We are, apparently, already beginning to see the effects of the recent Supreme Court decision that upheld an Indiana law requiring voters to produce a photo I.D. at the polls. On Monday, the New York Times reported on a measure currently being considered in Missouri that would go even further than the disputed Indiana law.
Missouri legislators are reportedly expected to support a proposed constitutional amendment that, if passed, would mean state residents would have to show proof of citizenship when they go to vote. That means a birth certificate, a passport or naturalization papers. According to the Times, at least 19 state legislatures are considering something like this, but "only in Missouri does the requirement have a chance of taking effect before the presidential election." If passed by the Legislature, the amendment would still have to go to the voters themselves for approval.
There seems to be little statistical basis for the Republican fixation on voter fraud.
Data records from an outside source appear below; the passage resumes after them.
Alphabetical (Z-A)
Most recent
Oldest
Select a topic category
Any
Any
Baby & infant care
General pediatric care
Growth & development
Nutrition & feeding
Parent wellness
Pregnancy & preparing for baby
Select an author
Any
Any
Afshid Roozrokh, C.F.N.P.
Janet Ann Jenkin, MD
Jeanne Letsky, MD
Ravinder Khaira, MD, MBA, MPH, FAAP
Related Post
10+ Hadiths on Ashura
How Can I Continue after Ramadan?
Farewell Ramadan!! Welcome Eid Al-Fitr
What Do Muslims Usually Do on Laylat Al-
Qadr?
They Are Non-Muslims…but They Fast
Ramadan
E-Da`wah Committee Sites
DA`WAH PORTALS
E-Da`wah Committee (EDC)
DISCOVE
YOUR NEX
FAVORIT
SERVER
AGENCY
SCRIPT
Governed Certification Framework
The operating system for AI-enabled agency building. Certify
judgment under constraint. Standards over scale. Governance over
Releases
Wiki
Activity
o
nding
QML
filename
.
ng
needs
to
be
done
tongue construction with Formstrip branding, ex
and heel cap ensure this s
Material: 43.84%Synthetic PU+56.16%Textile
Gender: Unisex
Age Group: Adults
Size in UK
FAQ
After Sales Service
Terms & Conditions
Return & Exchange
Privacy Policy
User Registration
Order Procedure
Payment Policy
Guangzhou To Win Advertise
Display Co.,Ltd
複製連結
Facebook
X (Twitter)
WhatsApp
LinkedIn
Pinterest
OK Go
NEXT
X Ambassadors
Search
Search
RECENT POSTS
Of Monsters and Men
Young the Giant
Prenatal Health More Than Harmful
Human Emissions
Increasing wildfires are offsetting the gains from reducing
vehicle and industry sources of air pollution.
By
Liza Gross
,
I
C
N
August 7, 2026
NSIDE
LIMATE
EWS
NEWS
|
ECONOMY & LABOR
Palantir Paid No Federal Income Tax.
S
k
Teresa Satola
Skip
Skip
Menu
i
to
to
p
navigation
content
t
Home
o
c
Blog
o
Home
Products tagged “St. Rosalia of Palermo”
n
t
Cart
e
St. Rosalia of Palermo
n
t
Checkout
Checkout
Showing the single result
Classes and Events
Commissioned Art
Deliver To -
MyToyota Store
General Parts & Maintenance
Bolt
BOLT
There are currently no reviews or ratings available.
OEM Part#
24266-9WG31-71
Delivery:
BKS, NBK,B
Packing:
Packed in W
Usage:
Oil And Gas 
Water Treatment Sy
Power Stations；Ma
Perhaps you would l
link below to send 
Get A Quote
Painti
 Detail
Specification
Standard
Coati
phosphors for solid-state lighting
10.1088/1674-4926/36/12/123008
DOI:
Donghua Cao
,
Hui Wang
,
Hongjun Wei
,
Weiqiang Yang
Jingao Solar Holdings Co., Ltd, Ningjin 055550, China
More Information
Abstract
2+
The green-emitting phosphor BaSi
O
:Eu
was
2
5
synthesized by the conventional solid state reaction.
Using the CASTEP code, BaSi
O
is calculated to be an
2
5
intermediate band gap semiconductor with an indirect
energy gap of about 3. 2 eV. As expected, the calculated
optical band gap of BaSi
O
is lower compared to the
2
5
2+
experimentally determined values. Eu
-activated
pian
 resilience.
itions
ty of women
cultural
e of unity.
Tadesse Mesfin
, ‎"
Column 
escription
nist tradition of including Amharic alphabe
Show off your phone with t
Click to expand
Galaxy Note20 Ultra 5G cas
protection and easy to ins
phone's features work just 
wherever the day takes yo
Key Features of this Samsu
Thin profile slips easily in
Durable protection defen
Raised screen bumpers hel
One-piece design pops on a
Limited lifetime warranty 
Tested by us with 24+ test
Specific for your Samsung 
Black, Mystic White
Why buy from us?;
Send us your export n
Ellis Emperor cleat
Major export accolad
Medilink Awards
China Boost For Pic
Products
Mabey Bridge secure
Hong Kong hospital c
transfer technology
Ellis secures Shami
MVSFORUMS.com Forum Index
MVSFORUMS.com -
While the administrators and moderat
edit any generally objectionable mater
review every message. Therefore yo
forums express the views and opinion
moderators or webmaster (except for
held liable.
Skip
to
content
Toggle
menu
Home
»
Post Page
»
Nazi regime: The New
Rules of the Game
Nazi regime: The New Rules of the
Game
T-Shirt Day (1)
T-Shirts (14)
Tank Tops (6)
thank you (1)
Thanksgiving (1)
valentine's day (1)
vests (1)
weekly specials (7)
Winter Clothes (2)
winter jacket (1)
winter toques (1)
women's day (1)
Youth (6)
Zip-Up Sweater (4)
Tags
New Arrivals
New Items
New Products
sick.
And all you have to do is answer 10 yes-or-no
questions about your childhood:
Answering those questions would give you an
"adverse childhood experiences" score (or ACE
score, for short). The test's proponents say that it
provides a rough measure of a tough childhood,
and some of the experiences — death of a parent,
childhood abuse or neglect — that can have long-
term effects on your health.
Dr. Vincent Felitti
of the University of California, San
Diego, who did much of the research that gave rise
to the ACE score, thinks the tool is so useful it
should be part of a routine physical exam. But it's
The few studies that have been done show fraud to be insignificant to the outcome of elections; it has been measured at levels as low as .0004 percent (PDF) of all ballots cast. Loraine Minnite, an assistant professor of political science at Barnard College, conducted a study of elections from 1992 to 2002 for Demos, a London- and New York-based public-policy think tank. Her analysis of the numbers showed that "the incidence of election fraud in the United States is low and that fraud has had a minimal impact on electoral outcomes."